• **Listed entries**
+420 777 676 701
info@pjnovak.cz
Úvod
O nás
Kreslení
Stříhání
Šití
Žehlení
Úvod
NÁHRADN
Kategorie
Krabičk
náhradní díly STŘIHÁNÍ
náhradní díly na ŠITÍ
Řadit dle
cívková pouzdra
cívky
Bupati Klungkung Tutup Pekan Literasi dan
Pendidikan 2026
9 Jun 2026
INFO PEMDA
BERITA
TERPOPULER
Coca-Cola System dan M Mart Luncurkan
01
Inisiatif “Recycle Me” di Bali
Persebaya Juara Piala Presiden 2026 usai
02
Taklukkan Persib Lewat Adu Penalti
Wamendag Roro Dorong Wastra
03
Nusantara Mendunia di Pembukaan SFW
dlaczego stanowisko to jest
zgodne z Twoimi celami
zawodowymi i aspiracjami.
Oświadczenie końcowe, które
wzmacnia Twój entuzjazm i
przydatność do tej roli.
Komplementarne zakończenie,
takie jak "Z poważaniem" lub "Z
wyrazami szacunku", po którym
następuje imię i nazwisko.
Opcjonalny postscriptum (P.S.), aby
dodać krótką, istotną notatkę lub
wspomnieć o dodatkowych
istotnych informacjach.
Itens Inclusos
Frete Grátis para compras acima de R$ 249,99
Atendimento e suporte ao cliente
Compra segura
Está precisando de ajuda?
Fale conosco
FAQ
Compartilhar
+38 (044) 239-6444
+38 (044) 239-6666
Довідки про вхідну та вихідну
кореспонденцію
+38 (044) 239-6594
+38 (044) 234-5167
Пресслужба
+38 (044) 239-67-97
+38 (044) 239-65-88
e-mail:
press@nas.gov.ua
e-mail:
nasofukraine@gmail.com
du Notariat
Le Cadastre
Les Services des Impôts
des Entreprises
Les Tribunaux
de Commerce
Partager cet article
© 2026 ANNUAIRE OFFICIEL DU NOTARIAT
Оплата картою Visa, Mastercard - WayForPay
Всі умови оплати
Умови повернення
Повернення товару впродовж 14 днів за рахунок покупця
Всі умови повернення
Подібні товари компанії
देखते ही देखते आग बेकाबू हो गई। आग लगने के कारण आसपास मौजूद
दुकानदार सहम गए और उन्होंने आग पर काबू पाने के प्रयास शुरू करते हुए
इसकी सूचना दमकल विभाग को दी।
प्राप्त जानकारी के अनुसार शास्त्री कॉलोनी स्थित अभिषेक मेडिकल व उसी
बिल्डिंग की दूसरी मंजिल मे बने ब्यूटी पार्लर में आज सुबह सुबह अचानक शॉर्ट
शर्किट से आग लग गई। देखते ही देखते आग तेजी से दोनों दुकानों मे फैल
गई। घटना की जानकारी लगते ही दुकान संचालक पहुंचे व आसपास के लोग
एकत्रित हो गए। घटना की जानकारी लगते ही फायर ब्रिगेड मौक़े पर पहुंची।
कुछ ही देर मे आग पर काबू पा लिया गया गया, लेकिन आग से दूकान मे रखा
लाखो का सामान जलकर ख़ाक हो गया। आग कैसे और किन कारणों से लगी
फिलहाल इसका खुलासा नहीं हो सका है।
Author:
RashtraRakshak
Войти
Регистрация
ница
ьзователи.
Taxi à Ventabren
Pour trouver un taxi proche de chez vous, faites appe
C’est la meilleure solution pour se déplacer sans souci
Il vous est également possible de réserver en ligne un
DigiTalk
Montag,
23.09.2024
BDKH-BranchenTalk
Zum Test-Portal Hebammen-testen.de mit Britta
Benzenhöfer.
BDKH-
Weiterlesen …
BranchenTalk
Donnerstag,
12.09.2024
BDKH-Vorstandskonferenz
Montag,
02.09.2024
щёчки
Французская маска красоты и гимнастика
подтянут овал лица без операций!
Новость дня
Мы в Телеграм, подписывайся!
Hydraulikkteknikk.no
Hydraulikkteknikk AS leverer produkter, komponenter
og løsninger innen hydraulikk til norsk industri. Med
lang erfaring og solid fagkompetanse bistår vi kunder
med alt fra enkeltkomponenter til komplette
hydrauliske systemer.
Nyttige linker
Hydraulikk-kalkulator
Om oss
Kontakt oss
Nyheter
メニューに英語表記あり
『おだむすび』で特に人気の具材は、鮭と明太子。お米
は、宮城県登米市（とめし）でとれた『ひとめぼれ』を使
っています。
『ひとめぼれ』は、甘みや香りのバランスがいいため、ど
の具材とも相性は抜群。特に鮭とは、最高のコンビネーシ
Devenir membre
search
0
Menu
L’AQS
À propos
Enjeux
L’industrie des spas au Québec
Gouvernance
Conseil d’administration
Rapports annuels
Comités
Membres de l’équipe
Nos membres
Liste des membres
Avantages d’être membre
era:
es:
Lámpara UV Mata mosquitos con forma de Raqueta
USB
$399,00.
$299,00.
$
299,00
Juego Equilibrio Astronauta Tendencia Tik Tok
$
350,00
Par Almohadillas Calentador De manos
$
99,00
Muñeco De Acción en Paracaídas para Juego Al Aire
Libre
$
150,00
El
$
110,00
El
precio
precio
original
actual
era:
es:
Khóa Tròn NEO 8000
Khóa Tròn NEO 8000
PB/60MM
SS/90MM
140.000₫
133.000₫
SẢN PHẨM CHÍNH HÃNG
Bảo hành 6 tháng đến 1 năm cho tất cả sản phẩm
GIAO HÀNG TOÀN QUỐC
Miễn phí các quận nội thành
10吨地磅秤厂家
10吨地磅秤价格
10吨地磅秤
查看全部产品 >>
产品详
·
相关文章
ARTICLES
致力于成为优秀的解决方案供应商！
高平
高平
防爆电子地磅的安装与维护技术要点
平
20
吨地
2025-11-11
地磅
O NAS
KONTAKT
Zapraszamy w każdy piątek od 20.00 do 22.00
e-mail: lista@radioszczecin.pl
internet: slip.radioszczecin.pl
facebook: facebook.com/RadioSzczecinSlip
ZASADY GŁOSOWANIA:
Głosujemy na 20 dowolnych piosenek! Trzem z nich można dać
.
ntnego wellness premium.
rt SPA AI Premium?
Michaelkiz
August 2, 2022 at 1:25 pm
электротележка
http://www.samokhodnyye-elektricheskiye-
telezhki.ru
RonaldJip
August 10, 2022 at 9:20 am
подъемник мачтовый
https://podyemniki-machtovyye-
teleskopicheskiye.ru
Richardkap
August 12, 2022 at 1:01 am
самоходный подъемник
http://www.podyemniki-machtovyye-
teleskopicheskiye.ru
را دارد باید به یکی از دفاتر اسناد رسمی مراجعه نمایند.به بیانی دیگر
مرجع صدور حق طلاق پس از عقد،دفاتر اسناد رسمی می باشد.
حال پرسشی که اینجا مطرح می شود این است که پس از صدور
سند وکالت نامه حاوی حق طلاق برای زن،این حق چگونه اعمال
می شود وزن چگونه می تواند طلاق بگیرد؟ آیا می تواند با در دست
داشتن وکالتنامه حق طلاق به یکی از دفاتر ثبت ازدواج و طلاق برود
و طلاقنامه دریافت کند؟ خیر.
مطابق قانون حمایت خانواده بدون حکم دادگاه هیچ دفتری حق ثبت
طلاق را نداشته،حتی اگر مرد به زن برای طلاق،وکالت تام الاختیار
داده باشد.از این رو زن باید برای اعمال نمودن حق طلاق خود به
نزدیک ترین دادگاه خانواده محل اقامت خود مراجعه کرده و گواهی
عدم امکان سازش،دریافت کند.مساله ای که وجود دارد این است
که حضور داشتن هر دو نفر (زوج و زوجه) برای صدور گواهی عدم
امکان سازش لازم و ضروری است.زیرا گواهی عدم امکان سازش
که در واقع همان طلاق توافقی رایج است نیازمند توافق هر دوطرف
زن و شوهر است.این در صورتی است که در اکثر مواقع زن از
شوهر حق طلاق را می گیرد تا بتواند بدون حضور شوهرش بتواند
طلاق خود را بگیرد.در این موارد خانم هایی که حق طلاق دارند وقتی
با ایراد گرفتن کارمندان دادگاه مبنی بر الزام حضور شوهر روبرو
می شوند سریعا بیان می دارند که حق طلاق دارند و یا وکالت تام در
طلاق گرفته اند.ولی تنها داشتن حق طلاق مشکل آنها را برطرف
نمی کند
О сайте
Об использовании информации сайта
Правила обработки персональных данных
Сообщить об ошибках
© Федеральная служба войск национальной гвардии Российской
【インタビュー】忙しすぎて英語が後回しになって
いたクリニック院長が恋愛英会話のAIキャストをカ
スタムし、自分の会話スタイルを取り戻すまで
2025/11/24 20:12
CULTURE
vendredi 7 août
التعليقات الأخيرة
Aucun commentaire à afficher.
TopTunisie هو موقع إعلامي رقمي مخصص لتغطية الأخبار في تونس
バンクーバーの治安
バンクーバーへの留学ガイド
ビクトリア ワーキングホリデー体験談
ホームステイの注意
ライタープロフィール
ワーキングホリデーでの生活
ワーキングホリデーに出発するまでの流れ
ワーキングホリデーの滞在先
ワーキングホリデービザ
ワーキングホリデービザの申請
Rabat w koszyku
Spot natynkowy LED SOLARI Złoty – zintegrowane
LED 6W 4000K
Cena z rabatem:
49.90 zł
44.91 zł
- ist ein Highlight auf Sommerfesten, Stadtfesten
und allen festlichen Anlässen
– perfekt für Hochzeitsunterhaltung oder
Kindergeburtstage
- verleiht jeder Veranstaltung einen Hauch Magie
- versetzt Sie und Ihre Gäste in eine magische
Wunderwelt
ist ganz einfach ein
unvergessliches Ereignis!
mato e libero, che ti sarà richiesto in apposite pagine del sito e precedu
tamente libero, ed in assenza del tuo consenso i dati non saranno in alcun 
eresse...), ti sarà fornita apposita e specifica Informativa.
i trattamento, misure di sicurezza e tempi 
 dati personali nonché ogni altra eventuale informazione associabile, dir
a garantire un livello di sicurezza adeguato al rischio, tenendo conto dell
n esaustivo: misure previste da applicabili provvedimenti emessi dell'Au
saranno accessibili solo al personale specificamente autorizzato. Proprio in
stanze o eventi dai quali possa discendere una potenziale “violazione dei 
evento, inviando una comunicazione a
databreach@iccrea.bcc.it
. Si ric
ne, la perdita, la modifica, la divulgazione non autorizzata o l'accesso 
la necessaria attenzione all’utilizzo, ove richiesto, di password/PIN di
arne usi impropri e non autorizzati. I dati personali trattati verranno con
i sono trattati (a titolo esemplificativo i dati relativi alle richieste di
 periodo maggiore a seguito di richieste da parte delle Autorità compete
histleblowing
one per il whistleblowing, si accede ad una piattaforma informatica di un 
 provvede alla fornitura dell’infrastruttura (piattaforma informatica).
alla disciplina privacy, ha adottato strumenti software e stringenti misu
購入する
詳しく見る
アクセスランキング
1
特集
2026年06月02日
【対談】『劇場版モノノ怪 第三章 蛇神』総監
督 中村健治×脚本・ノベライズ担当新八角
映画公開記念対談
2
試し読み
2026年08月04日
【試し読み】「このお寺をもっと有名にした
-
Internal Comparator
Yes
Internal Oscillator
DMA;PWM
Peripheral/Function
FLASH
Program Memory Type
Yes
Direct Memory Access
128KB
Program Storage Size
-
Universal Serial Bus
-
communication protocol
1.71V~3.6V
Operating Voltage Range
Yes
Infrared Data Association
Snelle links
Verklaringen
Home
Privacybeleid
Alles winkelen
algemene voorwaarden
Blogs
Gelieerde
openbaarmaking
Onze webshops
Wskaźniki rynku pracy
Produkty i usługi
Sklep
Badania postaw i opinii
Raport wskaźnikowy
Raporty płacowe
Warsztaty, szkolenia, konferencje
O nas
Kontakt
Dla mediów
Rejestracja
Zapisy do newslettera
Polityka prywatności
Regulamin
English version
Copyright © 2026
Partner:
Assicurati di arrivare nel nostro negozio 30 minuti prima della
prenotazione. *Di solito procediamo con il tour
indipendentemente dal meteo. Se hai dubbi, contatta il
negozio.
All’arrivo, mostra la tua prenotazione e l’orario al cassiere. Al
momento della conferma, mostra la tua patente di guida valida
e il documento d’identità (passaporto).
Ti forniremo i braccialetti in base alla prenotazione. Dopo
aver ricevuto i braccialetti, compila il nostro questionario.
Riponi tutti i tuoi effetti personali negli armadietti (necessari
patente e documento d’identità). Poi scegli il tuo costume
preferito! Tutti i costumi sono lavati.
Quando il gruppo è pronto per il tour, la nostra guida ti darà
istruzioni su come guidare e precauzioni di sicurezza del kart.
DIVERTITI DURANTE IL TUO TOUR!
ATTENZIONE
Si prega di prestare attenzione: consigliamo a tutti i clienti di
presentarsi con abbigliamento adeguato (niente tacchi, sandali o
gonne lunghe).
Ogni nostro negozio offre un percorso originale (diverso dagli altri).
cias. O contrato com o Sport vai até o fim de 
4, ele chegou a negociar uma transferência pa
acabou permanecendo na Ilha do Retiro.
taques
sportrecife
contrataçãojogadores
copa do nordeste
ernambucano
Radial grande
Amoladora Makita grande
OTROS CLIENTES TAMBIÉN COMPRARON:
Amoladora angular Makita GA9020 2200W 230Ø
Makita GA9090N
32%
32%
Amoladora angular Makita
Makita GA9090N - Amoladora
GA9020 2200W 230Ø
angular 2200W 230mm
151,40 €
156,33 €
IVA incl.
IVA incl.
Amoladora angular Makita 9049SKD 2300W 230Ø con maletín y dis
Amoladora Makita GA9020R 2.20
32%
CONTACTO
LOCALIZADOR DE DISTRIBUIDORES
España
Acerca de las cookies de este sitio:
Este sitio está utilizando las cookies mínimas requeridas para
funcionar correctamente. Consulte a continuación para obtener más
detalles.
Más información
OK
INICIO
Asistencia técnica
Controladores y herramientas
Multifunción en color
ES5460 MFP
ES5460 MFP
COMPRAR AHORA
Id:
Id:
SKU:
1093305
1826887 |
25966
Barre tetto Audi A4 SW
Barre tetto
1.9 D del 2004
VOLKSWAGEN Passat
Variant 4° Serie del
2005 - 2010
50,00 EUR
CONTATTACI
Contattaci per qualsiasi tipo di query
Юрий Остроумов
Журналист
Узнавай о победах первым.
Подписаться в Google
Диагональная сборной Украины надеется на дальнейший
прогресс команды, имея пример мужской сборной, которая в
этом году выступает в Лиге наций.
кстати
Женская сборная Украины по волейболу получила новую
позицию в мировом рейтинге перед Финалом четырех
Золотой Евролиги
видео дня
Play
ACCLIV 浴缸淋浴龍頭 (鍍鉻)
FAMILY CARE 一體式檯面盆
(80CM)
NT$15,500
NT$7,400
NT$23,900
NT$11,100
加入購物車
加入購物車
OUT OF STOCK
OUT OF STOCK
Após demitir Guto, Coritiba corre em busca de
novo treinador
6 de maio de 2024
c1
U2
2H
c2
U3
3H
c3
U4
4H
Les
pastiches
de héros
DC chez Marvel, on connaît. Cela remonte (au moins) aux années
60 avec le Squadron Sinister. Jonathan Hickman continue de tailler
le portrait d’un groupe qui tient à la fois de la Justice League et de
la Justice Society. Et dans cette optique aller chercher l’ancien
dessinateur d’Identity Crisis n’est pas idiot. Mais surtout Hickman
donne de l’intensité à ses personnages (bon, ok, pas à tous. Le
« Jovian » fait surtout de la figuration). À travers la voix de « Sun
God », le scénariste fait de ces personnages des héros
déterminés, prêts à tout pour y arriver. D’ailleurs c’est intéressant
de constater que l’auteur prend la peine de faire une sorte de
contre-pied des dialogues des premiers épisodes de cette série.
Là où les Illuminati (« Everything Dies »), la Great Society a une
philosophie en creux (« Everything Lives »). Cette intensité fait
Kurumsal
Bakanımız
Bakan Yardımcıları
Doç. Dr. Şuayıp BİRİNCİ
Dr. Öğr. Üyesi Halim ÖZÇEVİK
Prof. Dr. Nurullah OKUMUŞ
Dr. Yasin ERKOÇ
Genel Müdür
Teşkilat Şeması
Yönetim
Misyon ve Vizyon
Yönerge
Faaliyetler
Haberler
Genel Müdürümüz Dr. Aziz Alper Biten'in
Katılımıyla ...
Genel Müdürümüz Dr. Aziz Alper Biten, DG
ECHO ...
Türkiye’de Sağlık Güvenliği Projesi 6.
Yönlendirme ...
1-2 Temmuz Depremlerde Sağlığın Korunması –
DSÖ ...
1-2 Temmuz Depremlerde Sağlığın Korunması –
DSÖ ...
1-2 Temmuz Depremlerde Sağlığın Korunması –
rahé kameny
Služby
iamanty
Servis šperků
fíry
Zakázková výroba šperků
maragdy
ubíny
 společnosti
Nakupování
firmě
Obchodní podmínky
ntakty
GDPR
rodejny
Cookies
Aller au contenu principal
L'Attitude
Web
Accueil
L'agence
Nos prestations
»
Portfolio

• **Problem description**
Everything in the material above from the line that has "Довідки про вхідну та вихідну" through the line that has "इसकी सूचना दमकल विभाग को दी।" must be duplicated exactly, with no other lines given.

• **Exercise response**
Довідки про вхідну та вихідну
кореспонденцію
+38 (044) 239-6594
+38 (044) 234-5167
Пресслужба
+38 (044) 239-67-97
+38 (044) 239-65-88
e-mail:
press@nas.gov.ua
e-mail:
nasofukraine@gmail.com
du Notariat
Le Cadastre
Les Services des Impôts
des Entreprises
Les Tribunaux
de Commerce
Partager cet article
© 2026 ANNUAIRE OFFICIEL DU NOTARIAT
Оплата картою Visa, Mastercard - WayForPay
Всі умови оплати
Умови повернення
Повернення товару впродовж 14 днів за рахунок покупця
Всі умови повернення
Подібні товари компанії
देखते ही देखते आग बेकाबू हो गई। आग लगने के कारण आसपास मौजूद
दुकानदार सहम गए और उन्होंने आग पर काबू पाने के प्रयास शुरू करते हुए
इसकी सूचना दमकल विभाग को दी।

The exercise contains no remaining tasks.